Nous avons décidé d'accepter la proposition du Premier ministre Zoran Milanovic et de le rencontrer lundi, a déclaré à la presse Djuro Glogoski président d'une association d'anciens combattants.

 

Ce groupe réclame depuis octobre la démission du ministre des Anciens combattants, Predrag Matic et exigeait d'être reçu par le Premier ministre. Ils affirment que leurs droits sont menacés et veulent le vote d'une loi qui les protégerait.

 

M. Milanovic a déclaré à la presse en début d'après-midi être prêt à les rencontrer lundi et a assuré que son gouvernement n'avait aucune intention de toucher aux droits des anciens combattants.Il a accusé l'opposition conservatrice (HDZ) de manipuler les manifestants à l'approche d'élections législatives attendues pour la fin de l'année.

 

Dans la journée, un groupe de 200 autres manifestants a afflué à proximité du quartier abritant le siège gouvernement, mais la police les a tenus à l'écart.

 

Je compatis avec les anciens combattants, avec tous ceux qui ont des difficultés, mais je n'aime pas la manipulation.

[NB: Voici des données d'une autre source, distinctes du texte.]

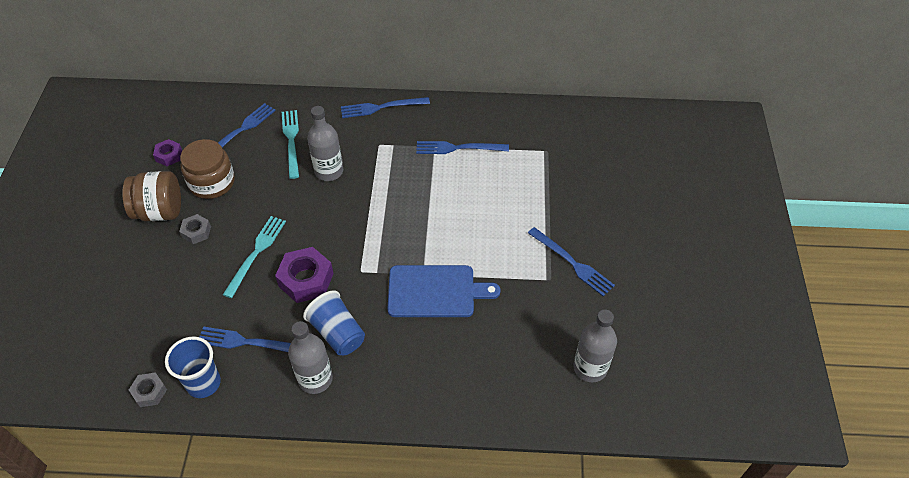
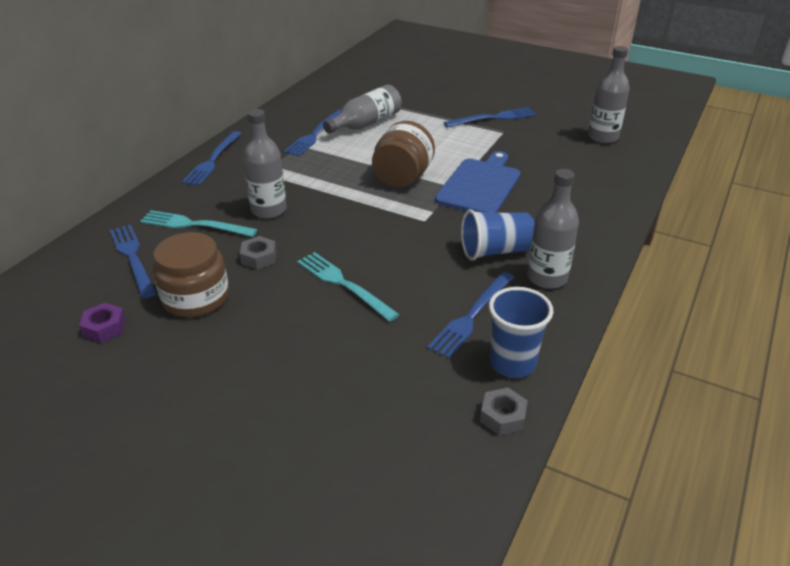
camera: 65 degrees left, 15 degrees down
(160, 211) = (200, 354): brown jar -> brown jar (402, 178)
(196, 232) = (267, 326): grey nut -> grey nut (259, 257)
(306, 280) = (410, 256): purple nut -> none
(498, 173) = (366, 124): none -> grey bottle

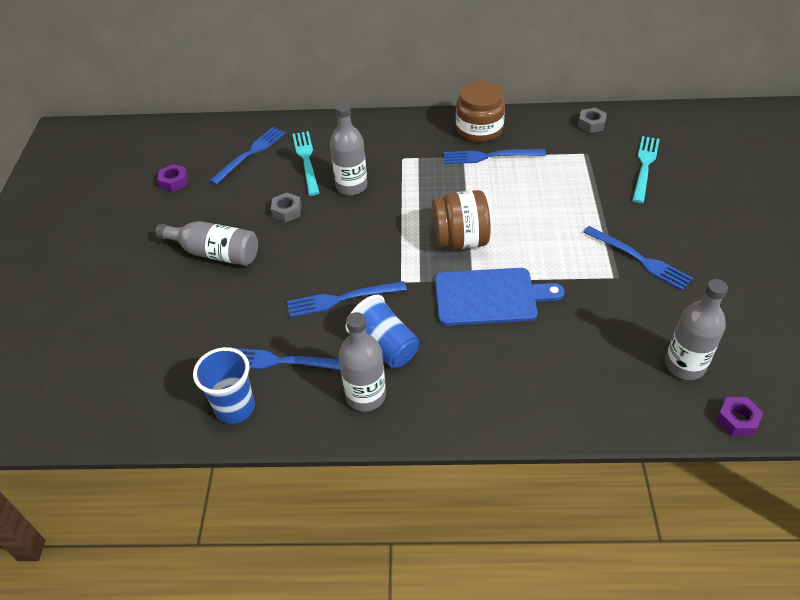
camera: 65 degrees right, 10 degrees up
(196, 298) = (224, 204): brown jar -> brown jar (479, 129)
(212, 160) = (399, 124): blue fork -> blue fork (341, 299)
(343, 284) = (281, 270): turquoise fork -> turquoise fork (645, 166)
(366, 124) = (538, 177): grey bottle -> grey bottle (215, 253)
(503, 416) = (172, 421): grey nut -> grey nut (591, 124)
(658, 137) = (737, 420): none -> purple nut

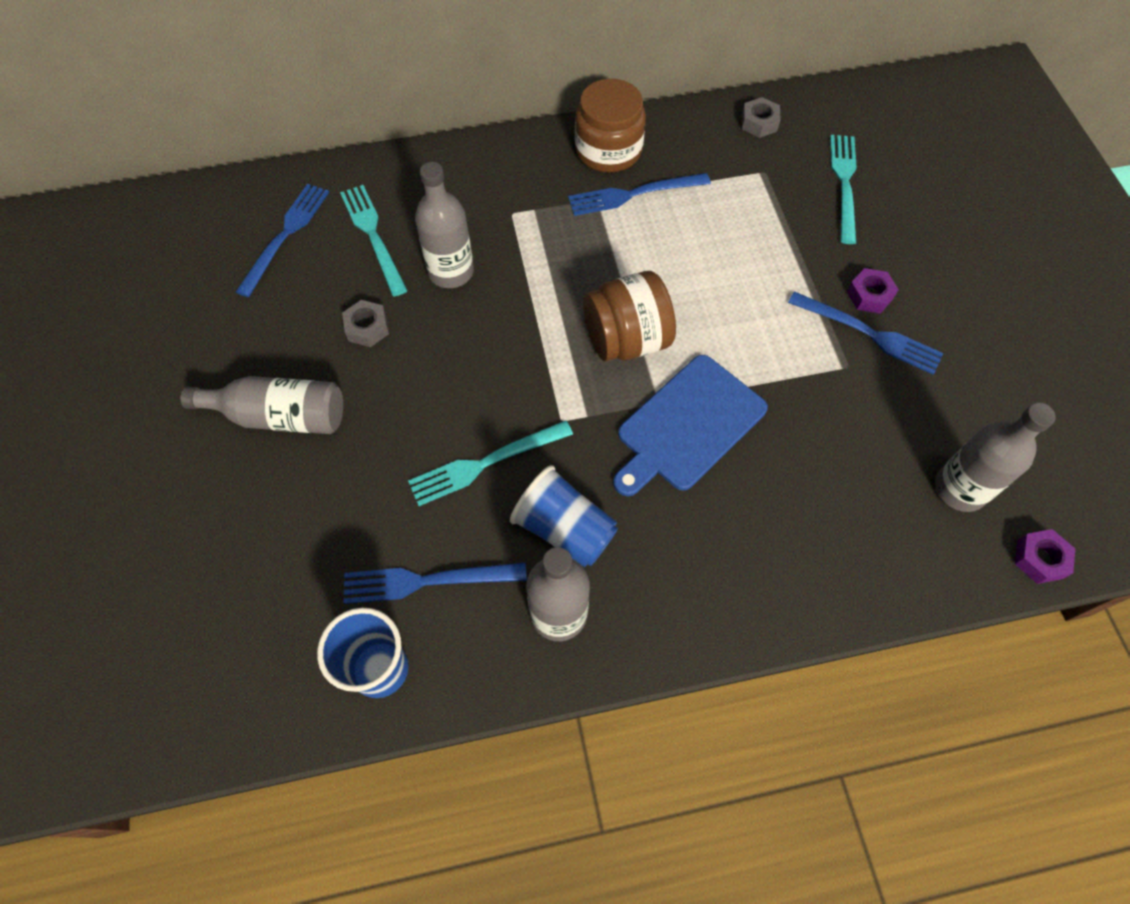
camera: 15 degrees left, 15 degrees up
(174, 182) = (181, 301): purple nut -> purple nut (869, 295)
(341, 299) = (485, 463): blue fork -> turquoise fork
(489, 297) = (688, 425): blue cutting board -> blue cutting board turned 150 degrees clockwise

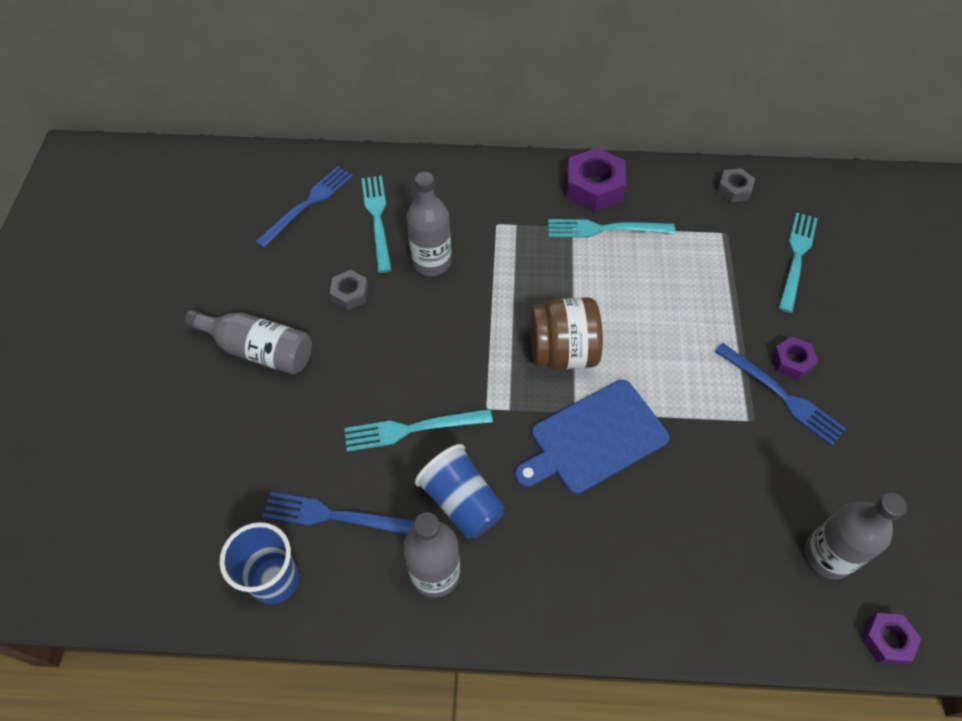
camera: 15 degrees right, 5 degrees down
(608, 150) = (594, 187): brown jar -> purple nut
(633, 194) = (605, 229): blue fork -> turquoise fork

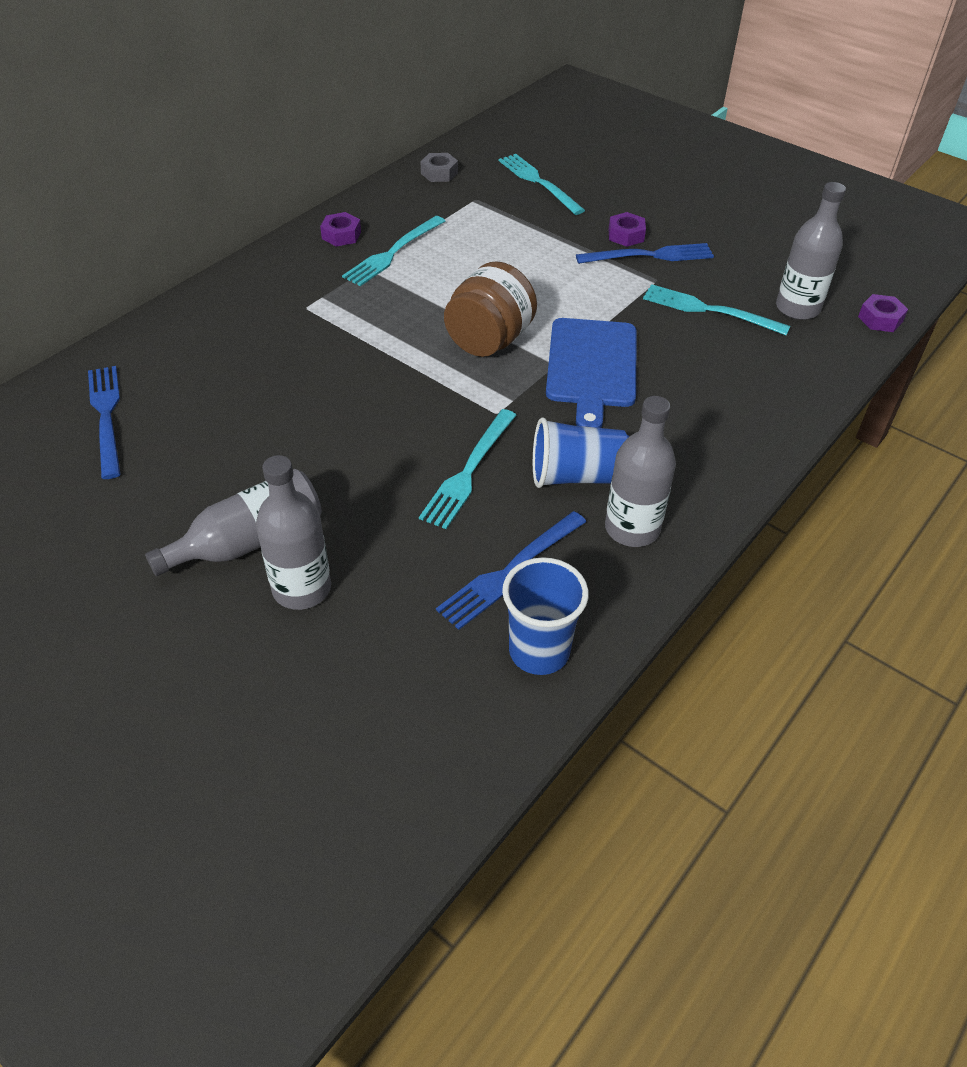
camera: 55 degrees left, 10 degrees down
(350, 294) = (263, 440): grey nut -> none
(377, 219) = (195, 377): turquoise fork -> turquoise fork (709, 310)
(431, 262) = (296, 367): grey bottle -> grey bottle (302, 588)
(594, 187) = (341, 235): purple nut -> purple nut, size x0.56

Les menaces et le chantage ne passeront pas, a déclaré M. Milanovic.

 

Il a accusé le chef du HDZ, Tomislav Karamarko, et la présidente Kolinda Grabar Kitarovic, issue du HDZ, d'être derrière ces protestations.

 

C'est la première fois que nous avons une formation qui veut prendre le pouvoir en essayant de faire peur à la population, a dénoncé M. Milanovic.

 

Mme Kitarovic avait appelé pour sa part les manifestants et le gouvernement à faire preuve de dignité et à ouvrir un dialogue.

 

En Croatie, pays de 4,2 millions d'habitants, il y a environ 500.000 anciens combattants.

 

Des élections législatives devraient avoir lieu en fin d'année, sur fond de très forte impopularité du gouvernement de M. Milanovic en raison d'une grave crise économique qui frappe depuis six ans la Croatie,

le tout dernier membre en date de l'Union européenne.

 

La proclamation de l'indépendance de cette ex-république yougoslave en 1991 avait été suivie d'un conflit de quatre ans avec les sécessionnistes serbes de Croatie, soutenus par l'armée fédérale yougoslave et le régime au pouvoir à Belgrade, qui s'opposaient à cette indépendance.

 

 

Source : romandie.com, le 29 mai 2015.